Derek Luke? Hello. What took you so long? Luke popped up for the first time as a new security expert come to make things at Empire more secure, as you'd hope for security experts to do. Based on initial flirtations between Luke's character and Cookie, he may also be a potential love interest for Cookie, whose loins must be all a-flame since her liberation from the hoosegow. 

And, finally…

Oh, that's Courtney Love? I had an initial wave of not recognizing Courtney Love, before I remembered that Courtney Love was going to be on “Empire” and I also realized that I just saw Courtney Love both present at Sundance and in the documentary “Kurt Cobain: Montage of Heck,” so I know exactly what Courtney Love looks like. I don't know who, exactly, to compare Courtney Love's Elle Dallas to. The Debbie Harry comparison seems natural, but also not time/age appropriate. I also don't know how reconcile the information we were given about Elle Dallas' importance to the history of Empire Entertainment with every other piece of information we've been given about Empire's musical portfolio. Also, the screener we got had a really unsweetened version of the final consultation scene with Cookie, so when we heard Elle's post-motivation version of her song, it sounded loud, poorly mixed and slightly better than the previous versions, but not so spectacular as to make me crow, “Elle Dallas is back, baby!” But maybe when they adjusted the mix for the air version it was made clear that Cookie had worked magic in the appropriately paralleled way to Lucious' sound booth magic from the pilot.

But let's be honest: Wednesday's episode of “Empire” was about the same three things as every week's episodes of “Empire” – Cookie, Cookie and Cookie.

It was about the Cookie-getting-dressed montage set to Lil Kim's “The Jump Off,” in which the show decided to turn the “Do a shot every time Cookie shows up in a different outfit” drinking game into a death-sport.

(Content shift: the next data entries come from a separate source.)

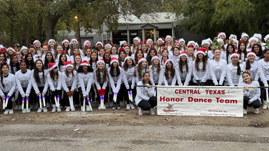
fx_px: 378
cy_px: 71
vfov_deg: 22.6
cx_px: 134
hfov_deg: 39.2
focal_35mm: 53
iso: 100
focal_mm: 6.76
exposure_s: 1/89
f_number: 1.78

It was about Cookie's spectacular reaction to being lured out by Lucious to a dinner with the family and an engagement announcement, leading to her revealing that she'd gone out in a slinky teddy and a fur coat, allowing for the immortal kiss-off, “Oh and Anika, this is an ass.” True dat, Taraji P. Henson. True dat. 

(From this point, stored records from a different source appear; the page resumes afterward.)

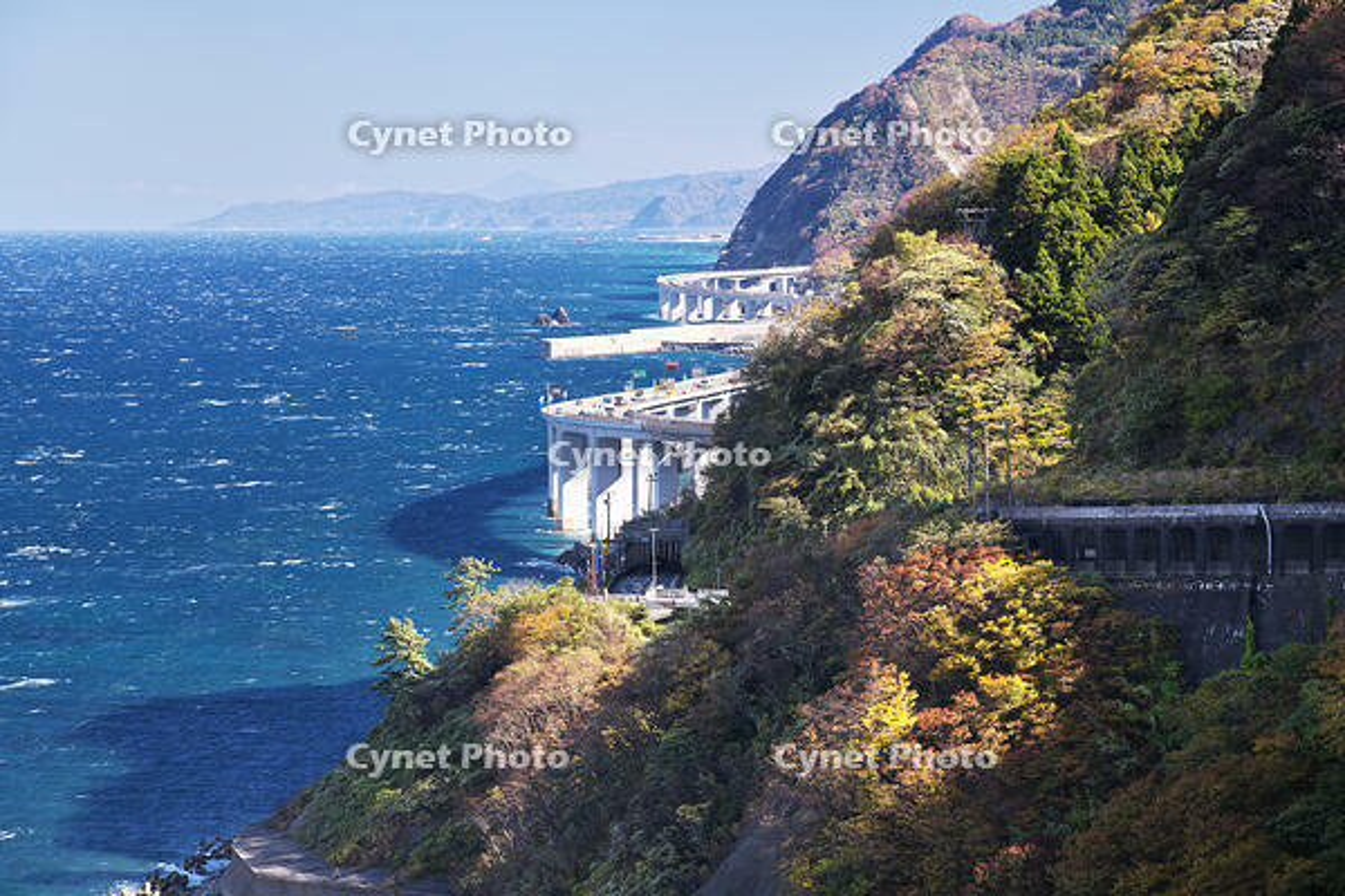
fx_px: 5043
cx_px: 672
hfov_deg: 15.2
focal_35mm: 135
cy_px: 448
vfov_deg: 10.2
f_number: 10
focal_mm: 135
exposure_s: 1/30
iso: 100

It was about Cookie and Porscha being amusing enough as a comedic duo that a famous NFL star was willing to tweet about Jamal's new single because they made him laugh.

And it was about Cookie wickedly urging Jamal to ditch Michael and urging Michael to realize that he was on the verge of being ditched. 

This wasn't my favorite “Empire” episode so far, but 43 TV minutes with Cookie is consistently better than most 43 TV minutes that don't include Cookie.

What'd you think? How're you feeling about “Empire” as a whole at this point?